The ideal scenario for the Caribbean islands is one of debt sustainability – the point at which a country can service its debt for the foreseeable future, without compromising on its national obligations to its people. The UN Inter-Agency Task Force on Financing for Development has created a debt sustainability framework, which includes a tool that can be used to predict outcomes in certain scenarios. This “realism tool” generates outcomes, based on a mix of public and private debt levels, natural disasters, etc. This is just one example of the resources available to governments and other finance decision makers, to assist with making sustainable financial choices.

Unfortunately, an economy can be as sustainable as possible and still be negatively affected by these intensifying natural disasters. The effects of climate change, mainly rising sea water levels and increasing temperatures, increase the strength and ultimately, devastation caused by natural disasters. Hurricanes in recent times have been more frequent and unrelenting compared to previous ones. Should this trend continue, and scientists believe that it will, hurricanes of the future will be massive and wreak havoc on any landmass they touch. To Caribbean islanders, the hardest reality to live with concerning climate change is that we make the smallest contribution, have little to no carbon footprint, yet experience the worst effects of it. This situation is a very difficult one to be in, especially since the damages caused only leaves behind grief, mayhem and piling debts.


One of the main sentiments the people of the Caribbean continuously hear is that we are a determined people who can be trusted to pick up the pieces and rebuild after natural disasters. The time has come for more than positive sentiments. …With no end to climate change and its effects in sight, the steps taken to design new debt agreements is a step in the right direction. These new agreements around debt moratoria will undoubtedly work to protect both the citizens of the Caribbean and the lenders.

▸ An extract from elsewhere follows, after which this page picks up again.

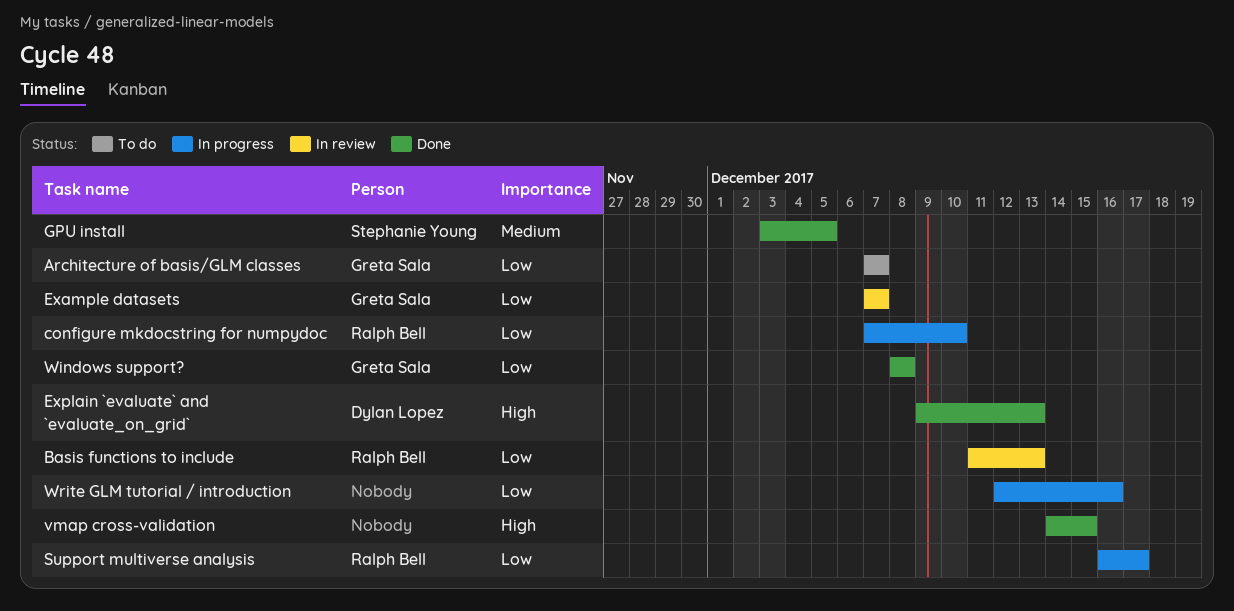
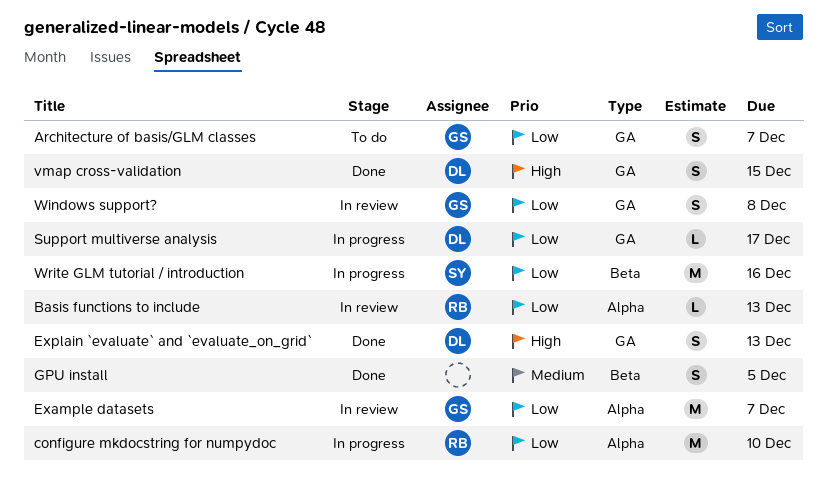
GPU install, owner: Stephanie Young -> none
Support multiverse analysis, owner: Ralph Bell -> Dylan Lopez
vmap cross-validation, owner: none -> Dylan Lopez
Windows support?, status: Done -> In review
Write GLM tutorial / introduction, owner: none -> Stephanie Young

Climate change can and has been widely debated by governments around the world. What cannot be undermined, is the risks posed by the emergence of increasingly stronger storms. From the damage incurred by hurricanes in Dominica, Barbuda, and the Bahamas in 2017 and 2019, new structures must be put in place to fight and/or prevent this level of devastation across the region. Such initiatives will not only serve the people of the Caribbean, but are ultimately in the interest of the lending nations as well. Prosperity is guaranteed when everyone has a share. Governments in the Caribbean must be allowed to rearrange loan agreements and have debt moratoriums included in their term of borrowing. Larger, slower, more devastating hurricanes are becoming our new normal and it is only right that we are allowed the financial room to breathe in the aftermath. We contribute the smallest carbon footprint but suffer the most with the consequences of climate change. This situation demands real international solidarity.

Final Appeal

In March of this year, Jubilee Germany, JCaribbean’s European counterpart, launched an “Urgent Action” campaign. This campaign gives German citizens (and just recently Irish citizens, through Financial Justice Ireland) the opportunity to approach their Finance ministers through emails to demand support for any Caribbean island hit by a hurricane and experiencing damages beyond a certain level. The main aim of this initiative is to encourage the European governments to put pressure on the IMF so that this moratorium can be granted to the affected countries. To support the work of JCaribbean, you can connect with Financial Justice Ireland, who are supporting this new initiative. They are partners with the UK-based Jubilee Debt Campaign who are compiling a Loss and Damage Petition. The most developed response comes from the German jubilee movement which is gaining traction as they seek to target Gerd Müller, the Federal Minister for Development to convince him to craft and implement a special arrangement for the Caribbean. All of these efforts are intended to encourage European governments to support the Caribbean islands in securing a moratorium in the event of a catastrophe.